A visualisation of a nuclear fusion reactor (iStock/ Getty Images)
A visualisation of a nuclear fusion reactor (iStock/ Getty Images)

A nuclear fusion breakthrough is needed to meet the vast energy requirements of future artificial intelligence, according to OpenAI boss Sam Altman.

The ChatGPT creator currently handles hundreds of millions of queries daily, with estimates suggesting that this consumes around 1GWh each day – equivalent to around 33,000 US households.

As generative AI tools like ChatGPT improve in functionality and increase in popularity, this energy consumption is forecast to increase significantly over the coming years.

“There’s no way to get there without a breakthrough,” he said at a Bloomberg event at the World Economic Forum’s annual meeting in Davos on Tuesday.

“It motivates us to go invest more in fusion.”

Nuclear fusion has the potential to provide near-limitless energy by mimicking the natural reactions that occur within the Sun, leading some scientists to describe it as the “holy grail” of clean energy.

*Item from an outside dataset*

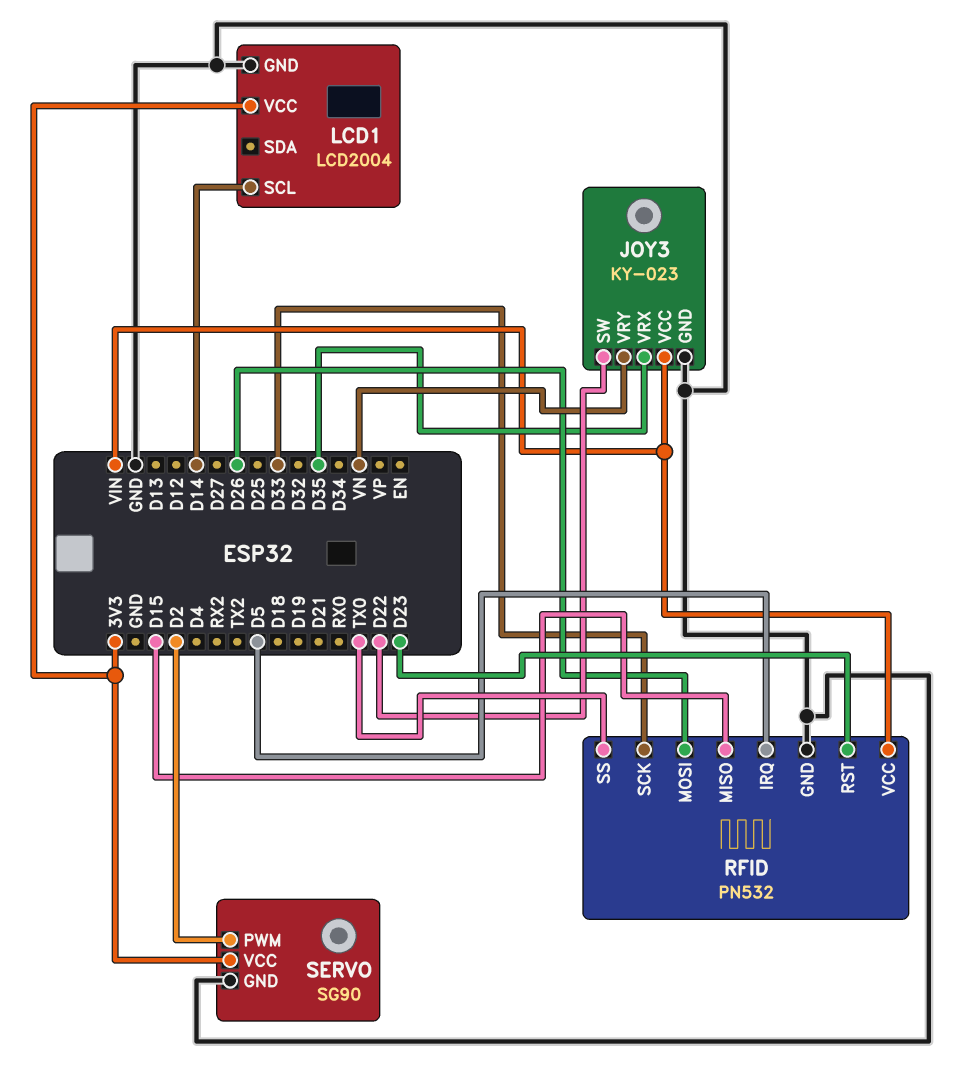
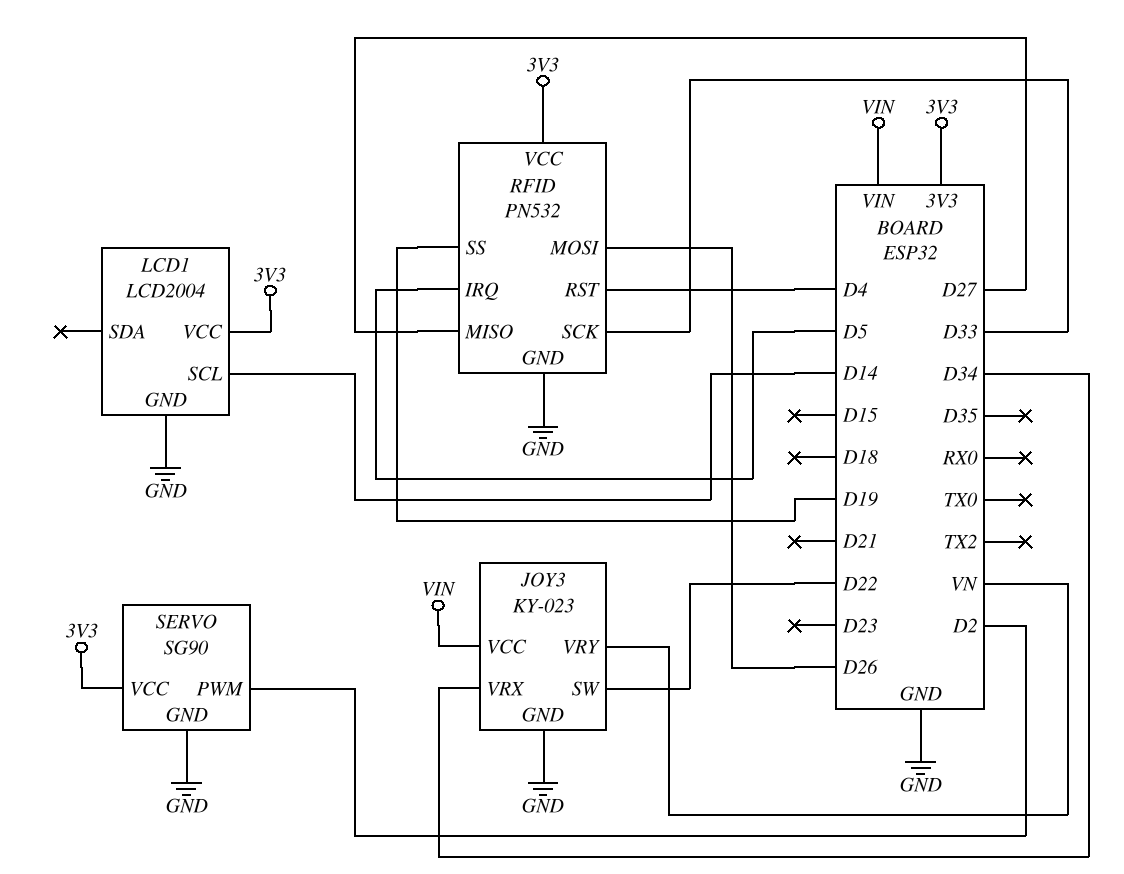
JOY3 pin VRX: D35 -> D34
RFID pin MISO: D15 -> D27
RFID pin RST: D23 -> D4
RFID pin SS: TX0 -> D19
RFID pin VCC: VIN -> 3V3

There have been several breakthroughs in recent years, with the most significant being the first ever fusion ignition at the Lawrence Livermore National Laboratory (LLNL) in 2022. This saw researchers achieve a net energy gain using nuclear fusion in a feat that the lab has since repeated.

Despite this development, commercialisation of nuclear fusion at a significant scale remains a long way off.

Mr Altman has personally invested $375 million in Helion Energy, a US-based nuclear fusion firm that is aiming to produce electricity at a commercial scale using the next-generation technology by 2028.

Last year, the company became the first in the world to secure a purchase agreement for nuclear fusion energy after Microsoft made it part of their plan to transition to clean energy sources by the end of the decade.

OpenAI currently relies on Microsoft’s servers and computing resources to power its artificial intelligence tools, meaning it would likely benefit from Helion Energy achieving commercial-scale production of nuclear energy.